Courts of Criminal Appeals Texas
– 2nd COA Johnston
Did a blood draw taken by a peace officer pursuant to a DWI search warrant violate the Fourth Amendment?
Yes. Although the appellate court agreed with the State that the Transportation Code does not control blood draws obtained pursuant to a search warrant, the circumstances in this case--particularly the lack of a medical interview, the choice not to record the blood draw on videotape, and the use of restraints with no use of force guidelines for this situation--led the court to conclude that the search was not executed in a reasonable manner and therefore violated the Fourth Amendment. Read Opinion.
Does the good faith exception apply to a blood draw taken in good faith reliance on a warrant but performed in an unreasonable manner?
The State did not correctly preserve this argument, but the court suggested that it is doubtful that this exception applies to evidence obtained through an unreasonable procedure. Read Opinion.
This case is ripe for PDR. Relying on some very loose SCOTUS dicta in Schmerber by Justice Brennan from over 40 years ago, the court of appeals invents some very questionable standards for measuring whether the draw of blood using a search warrant was reasonable. This case was obviously influenced by the trial judge's dislike of the use of a peace officer (cross-trained in phlebotomy) to draw blood. For offices that use non-officers to collect blood, this case should not present a problem. Meanwhile, be diligent in making sure that your phlebotomist is properly trained. And next time: (1) argue good faith before the trial court and (2) compare the harmlessness argument used in no knock cases.
Grey v State – 3rd COA
Was the defendant’s Sixth Amendment right to confrontation violated when the State introduced a “pen pack” documenting the defendant’s 1989 retaliation conviction?
No. The document was prepared for internal use in classification and assignment. Melendez-Diaz requires a statement made for prosecutorial use. Read Opinion.
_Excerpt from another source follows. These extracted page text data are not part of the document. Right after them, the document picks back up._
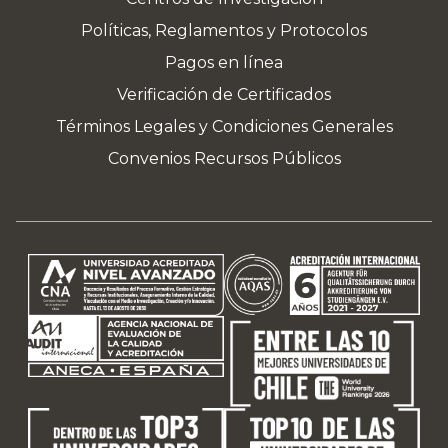
Políticas, Reglamentos y Protocolos
Pagos en línea
Verificación de Certificados
Términos Legales y Condiciones Generales
Convenios Recursos Públicos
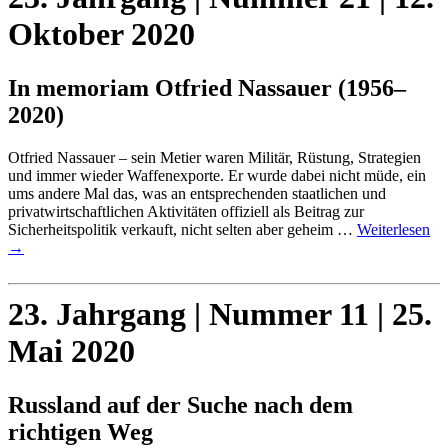
Oktober 2020
In memoriam Otfried Nassauer (1956–
2020)
Otfried Nassauer – sein Metier waren Militär, Rüstung, Strategien
und immer wieder Waffenexporte. Er wurde dabei nicht müde, ein
ums andere Mal das, was an entsprechenden staatlichen und
privatwirtschaftlichen Aktivitäten offiziell als Beitrag zur
Sicherheitspolitik verkauft, nicht selten aber geheim …
Weiterlesen
→
23. Jahrgang | Nummer 11 | 25.
Mai 2020
Russland auf der Suche nach dem
richtigen Weg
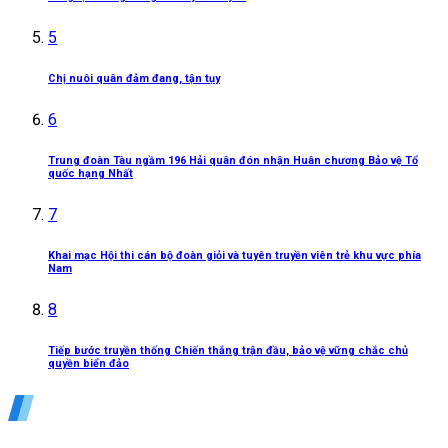
5
Chị nuôi quân đảm đang, tận tụy
6
Trung đoàn Tàu ngầm 196 Hải quân đón nhận Huân chương Bảo vệ Tổ
quốc hạng Nhất
7
Khai mạc Hội thi cán bộ đoàn giỏi và tuyên truyền viên trẻ khu vực phía
Nam
8
Tiếp bước truyền thống Chiến thắng trận đầu, bảo vệ vững chắc chủ
quyền biển đảo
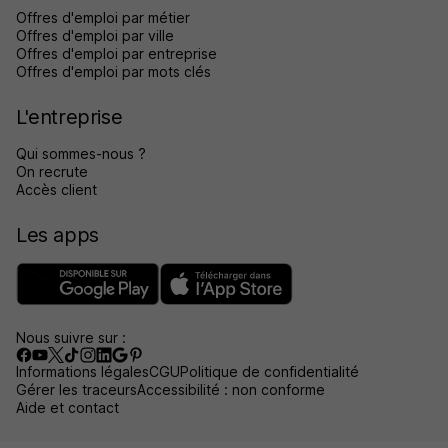
Offres d'emploi par métier
Offres d'emploi par ville
Offres d'emploi par entreprise
Offres d'emploi par mots clés
L'entreprise
Qui sommes-nous ?
On recrute
Accès client
Les apps
Nous suivre sur :
Informations légales
CGU
Politique de confidentialité
Gérer les traceurs
Accessibilité : non conforme
Aide et contact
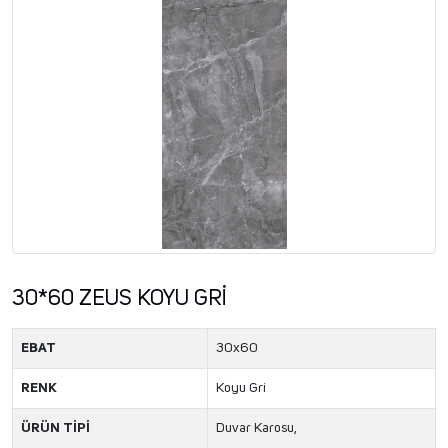
30*60 ZEUS KOYU GRİ
EBAT
30x60
RENK
Koyu Gri
ÜRÜN TİPİ
Duvar Karosu,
The prosecutor probably didn't even need a pen packet at punishment, given that appellant's statement just before the crime was, "God forgive me for this, I'm going to kill you bitch." Nonetheless, the contents of the pen packet that summarized his criminal history were not generated as part of any criminal investigation. They were business records designed to help the prison system classify appellant. Be careful, though, because such records could still contain information subject to a hearsay upon hearsay objection. They just don't violate the 6th Amendment Confrontation Clause.
Simpkins v State – 6th COA
11/05/09 : Cite No.06-09-00062-CR : Sex offender registration
When a road runs through both the city limits and the unincorporated portion of the county, must the State show which part of the road the defendant lives on to prove failure to register as a sex offender?
Yes. The defendant’s duty to register with a particular law enforcement agency depended upon where he lived. Without that evidence the case is legally insufficient to support a conviction. Read Opinion.
A pretty weak reason to acquit, particularly given that a reasonable inference could be drawn that the county sheriff was the proper place to register.
Sony v State – 4th COA
Did the court err when it allowed the State to use pictures of after-market additions to the defendant’s vehicle to prove the charge of racing?
No. The pictures helped the jury decide if the defendant was racing based on the presence of high performance additions common to racing vehicles.Read Opinion.
The concurring opinion urges the legislature to amend the statute and redefine the term racing. Read Concurrence.
Nice use of pictures. If you want to prove the appellant was racing, you show the jury pictures of his racing car. Also, good discussion of the unusual racing statute.